***** Records for processing *****
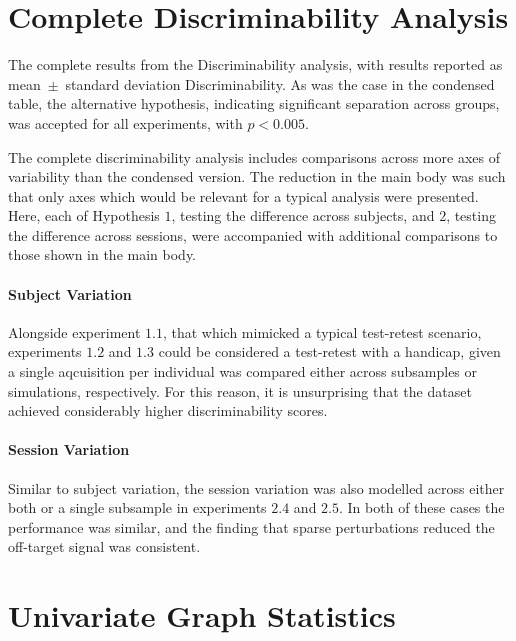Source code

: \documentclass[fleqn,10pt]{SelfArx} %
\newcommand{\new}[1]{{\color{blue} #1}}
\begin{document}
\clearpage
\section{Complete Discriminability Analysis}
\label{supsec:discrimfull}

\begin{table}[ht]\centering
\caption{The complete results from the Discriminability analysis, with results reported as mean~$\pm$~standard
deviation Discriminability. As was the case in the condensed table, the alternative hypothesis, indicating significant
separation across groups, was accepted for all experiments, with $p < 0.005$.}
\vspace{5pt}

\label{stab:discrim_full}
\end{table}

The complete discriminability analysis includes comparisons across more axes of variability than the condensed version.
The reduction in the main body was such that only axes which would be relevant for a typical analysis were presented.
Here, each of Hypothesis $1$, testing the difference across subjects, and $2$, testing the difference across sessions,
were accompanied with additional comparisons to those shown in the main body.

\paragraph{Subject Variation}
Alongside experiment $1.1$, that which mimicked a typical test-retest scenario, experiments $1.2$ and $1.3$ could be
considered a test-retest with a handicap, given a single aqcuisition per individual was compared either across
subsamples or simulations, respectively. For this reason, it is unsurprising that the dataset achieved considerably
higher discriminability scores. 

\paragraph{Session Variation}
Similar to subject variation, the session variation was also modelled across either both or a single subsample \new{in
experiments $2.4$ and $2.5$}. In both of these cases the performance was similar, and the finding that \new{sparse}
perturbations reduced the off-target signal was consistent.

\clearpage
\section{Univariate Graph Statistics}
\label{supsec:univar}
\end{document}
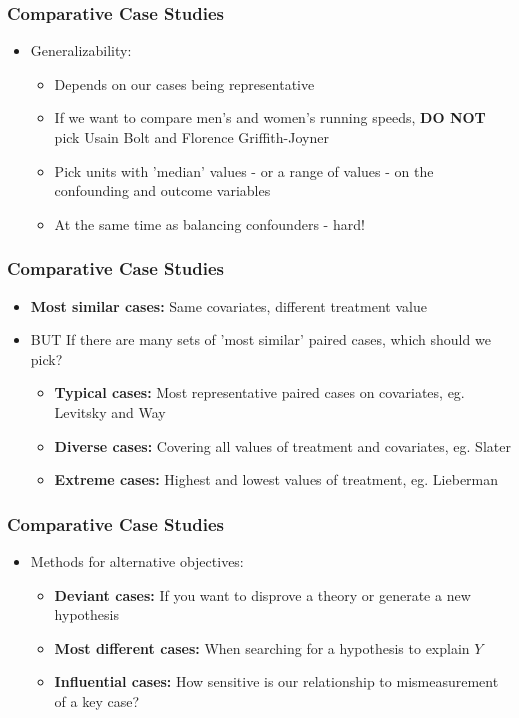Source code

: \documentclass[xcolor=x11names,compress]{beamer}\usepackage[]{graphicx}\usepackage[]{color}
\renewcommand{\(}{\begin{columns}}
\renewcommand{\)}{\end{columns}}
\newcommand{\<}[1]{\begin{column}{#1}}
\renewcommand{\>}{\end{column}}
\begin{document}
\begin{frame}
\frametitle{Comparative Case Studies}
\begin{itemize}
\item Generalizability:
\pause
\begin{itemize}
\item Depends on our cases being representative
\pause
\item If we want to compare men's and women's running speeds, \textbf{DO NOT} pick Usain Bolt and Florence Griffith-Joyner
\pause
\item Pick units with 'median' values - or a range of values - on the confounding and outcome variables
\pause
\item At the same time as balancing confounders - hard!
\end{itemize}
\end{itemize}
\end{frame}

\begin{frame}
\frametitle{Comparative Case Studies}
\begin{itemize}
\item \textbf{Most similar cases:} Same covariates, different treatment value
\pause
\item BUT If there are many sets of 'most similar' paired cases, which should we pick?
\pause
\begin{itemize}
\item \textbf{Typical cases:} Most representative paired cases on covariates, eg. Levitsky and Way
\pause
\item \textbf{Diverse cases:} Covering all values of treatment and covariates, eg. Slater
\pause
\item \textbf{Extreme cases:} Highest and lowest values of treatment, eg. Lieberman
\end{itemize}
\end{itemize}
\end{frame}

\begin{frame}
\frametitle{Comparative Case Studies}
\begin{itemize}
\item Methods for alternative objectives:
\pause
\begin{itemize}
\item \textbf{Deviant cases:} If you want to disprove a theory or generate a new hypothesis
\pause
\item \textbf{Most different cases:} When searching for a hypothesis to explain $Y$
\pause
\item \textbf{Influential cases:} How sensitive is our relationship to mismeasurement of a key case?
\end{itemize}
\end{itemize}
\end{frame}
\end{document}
*****
***** Records for processing *****
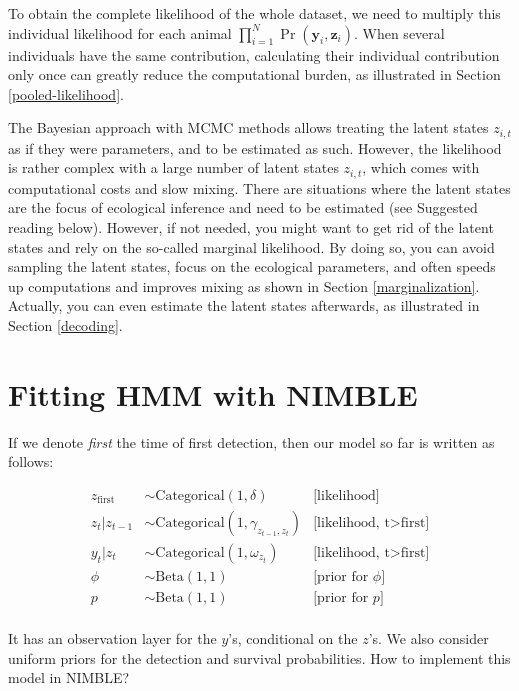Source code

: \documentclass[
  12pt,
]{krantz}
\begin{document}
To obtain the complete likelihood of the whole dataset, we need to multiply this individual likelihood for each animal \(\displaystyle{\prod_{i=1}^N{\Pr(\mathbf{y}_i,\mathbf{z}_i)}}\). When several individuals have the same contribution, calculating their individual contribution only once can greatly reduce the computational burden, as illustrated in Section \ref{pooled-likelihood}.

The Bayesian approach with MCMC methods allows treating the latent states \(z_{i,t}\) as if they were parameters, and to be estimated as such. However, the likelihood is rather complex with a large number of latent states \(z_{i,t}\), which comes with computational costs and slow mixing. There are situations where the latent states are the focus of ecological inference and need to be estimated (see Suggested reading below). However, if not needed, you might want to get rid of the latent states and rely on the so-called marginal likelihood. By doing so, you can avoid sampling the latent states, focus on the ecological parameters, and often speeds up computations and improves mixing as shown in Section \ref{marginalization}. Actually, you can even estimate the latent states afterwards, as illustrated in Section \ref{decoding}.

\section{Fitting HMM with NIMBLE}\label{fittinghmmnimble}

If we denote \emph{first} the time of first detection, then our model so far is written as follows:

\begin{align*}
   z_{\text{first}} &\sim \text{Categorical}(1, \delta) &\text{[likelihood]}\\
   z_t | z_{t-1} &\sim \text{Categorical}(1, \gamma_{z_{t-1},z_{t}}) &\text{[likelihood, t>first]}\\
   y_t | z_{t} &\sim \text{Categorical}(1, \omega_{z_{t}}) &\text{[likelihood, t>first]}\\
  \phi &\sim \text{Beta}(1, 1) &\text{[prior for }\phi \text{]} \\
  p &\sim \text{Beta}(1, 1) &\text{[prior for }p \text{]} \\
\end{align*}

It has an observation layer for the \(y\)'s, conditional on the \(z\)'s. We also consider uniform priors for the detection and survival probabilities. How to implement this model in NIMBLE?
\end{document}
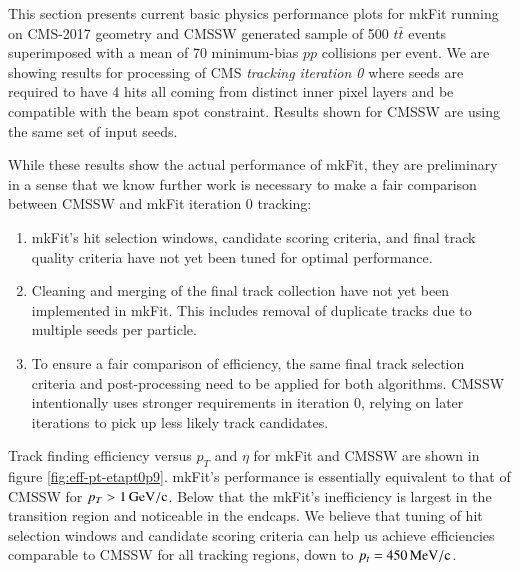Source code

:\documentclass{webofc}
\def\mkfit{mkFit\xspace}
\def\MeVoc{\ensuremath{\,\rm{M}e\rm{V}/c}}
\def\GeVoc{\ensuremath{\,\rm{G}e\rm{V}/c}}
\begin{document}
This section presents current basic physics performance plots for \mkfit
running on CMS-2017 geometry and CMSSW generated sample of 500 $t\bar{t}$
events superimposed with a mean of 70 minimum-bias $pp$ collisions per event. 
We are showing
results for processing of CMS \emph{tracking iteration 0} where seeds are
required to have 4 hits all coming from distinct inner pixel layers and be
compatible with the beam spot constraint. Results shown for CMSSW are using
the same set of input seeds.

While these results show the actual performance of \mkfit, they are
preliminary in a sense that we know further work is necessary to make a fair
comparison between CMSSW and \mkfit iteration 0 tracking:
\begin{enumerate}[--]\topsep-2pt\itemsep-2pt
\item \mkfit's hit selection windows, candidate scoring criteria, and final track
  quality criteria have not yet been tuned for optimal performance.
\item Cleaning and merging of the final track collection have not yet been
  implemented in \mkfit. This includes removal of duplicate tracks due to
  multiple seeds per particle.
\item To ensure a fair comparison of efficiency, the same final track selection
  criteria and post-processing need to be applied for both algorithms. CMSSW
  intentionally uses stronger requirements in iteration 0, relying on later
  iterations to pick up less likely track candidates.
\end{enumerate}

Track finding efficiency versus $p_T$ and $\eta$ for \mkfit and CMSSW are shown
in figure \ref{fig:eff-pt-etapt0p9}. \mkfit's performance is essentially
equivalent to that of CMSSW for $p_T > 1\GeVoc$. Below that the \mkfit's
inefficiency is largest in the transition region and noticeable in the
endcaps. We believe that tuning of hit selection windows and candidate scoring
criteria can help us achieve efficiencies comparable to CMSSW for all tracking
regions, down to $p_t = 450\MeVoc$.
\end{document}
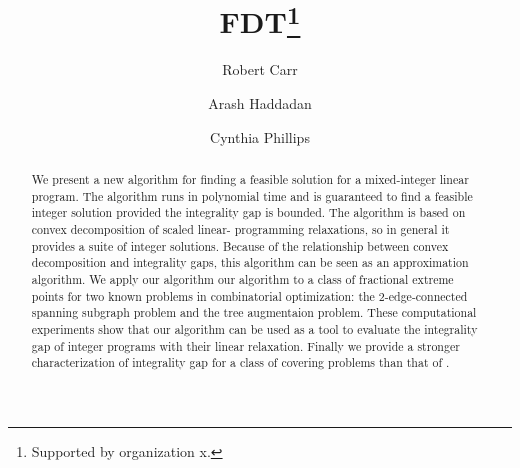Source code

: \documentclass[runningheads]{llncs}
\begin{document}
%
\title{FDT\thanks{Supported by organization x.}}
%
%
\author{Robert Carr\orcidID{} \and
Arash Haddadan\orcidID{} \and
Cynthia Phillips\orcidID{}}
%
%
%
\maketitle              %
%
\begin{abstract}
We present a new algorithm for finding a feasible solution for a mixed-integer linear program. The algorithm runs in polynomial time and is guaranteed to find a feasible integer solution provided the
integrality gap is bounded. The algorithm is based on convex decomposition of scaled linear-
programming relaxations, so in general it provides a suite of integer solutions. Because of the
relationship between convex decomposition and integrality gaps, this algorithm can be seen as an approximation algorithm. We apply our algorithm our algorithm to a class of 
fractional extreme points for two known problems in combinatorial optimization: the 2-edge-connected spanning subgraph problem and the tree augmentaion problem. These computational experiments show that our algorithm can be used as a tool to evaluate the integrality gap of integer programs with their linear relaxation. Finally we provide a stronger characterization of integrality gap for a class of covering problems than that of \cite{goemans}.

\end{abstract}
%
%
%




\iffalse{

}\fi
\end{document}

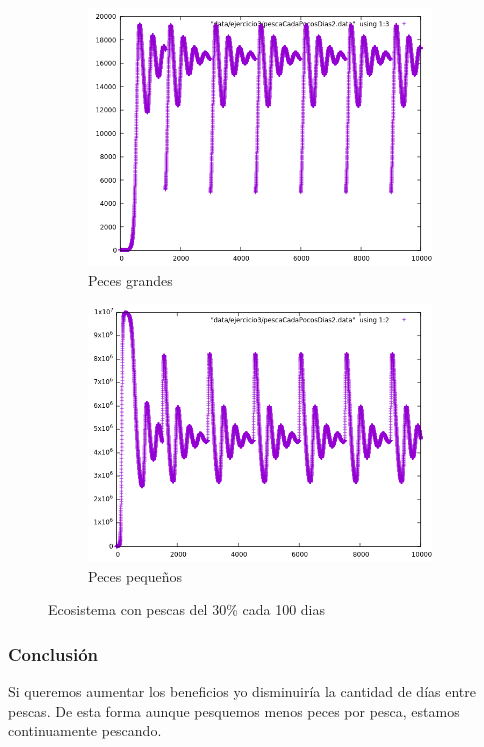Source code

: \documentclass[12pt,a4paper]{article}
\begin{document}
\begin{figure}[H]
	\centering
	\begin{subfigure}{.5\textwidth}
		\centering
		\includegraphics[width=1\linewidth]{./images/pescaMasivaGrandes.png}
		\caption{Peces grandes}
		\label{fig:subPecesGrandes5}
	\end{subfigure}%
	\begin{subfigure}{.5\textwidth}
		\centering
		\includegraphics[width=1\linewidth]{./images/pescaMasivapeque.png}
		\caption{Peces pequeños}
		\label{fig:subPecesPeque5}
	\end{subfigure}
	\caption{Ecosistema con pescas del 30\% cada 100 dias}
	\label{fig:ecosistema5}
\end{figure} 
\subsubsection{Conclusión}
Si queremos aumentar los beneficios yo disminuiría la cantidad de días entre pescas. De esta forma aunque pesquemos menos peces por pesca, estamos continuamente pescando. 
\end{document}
*****
Exercise objective: All lines of the material that contain the word "paragraph" should be listed.

Result:
\paragraph{Subject Variation}
\paragraph{Session Variation}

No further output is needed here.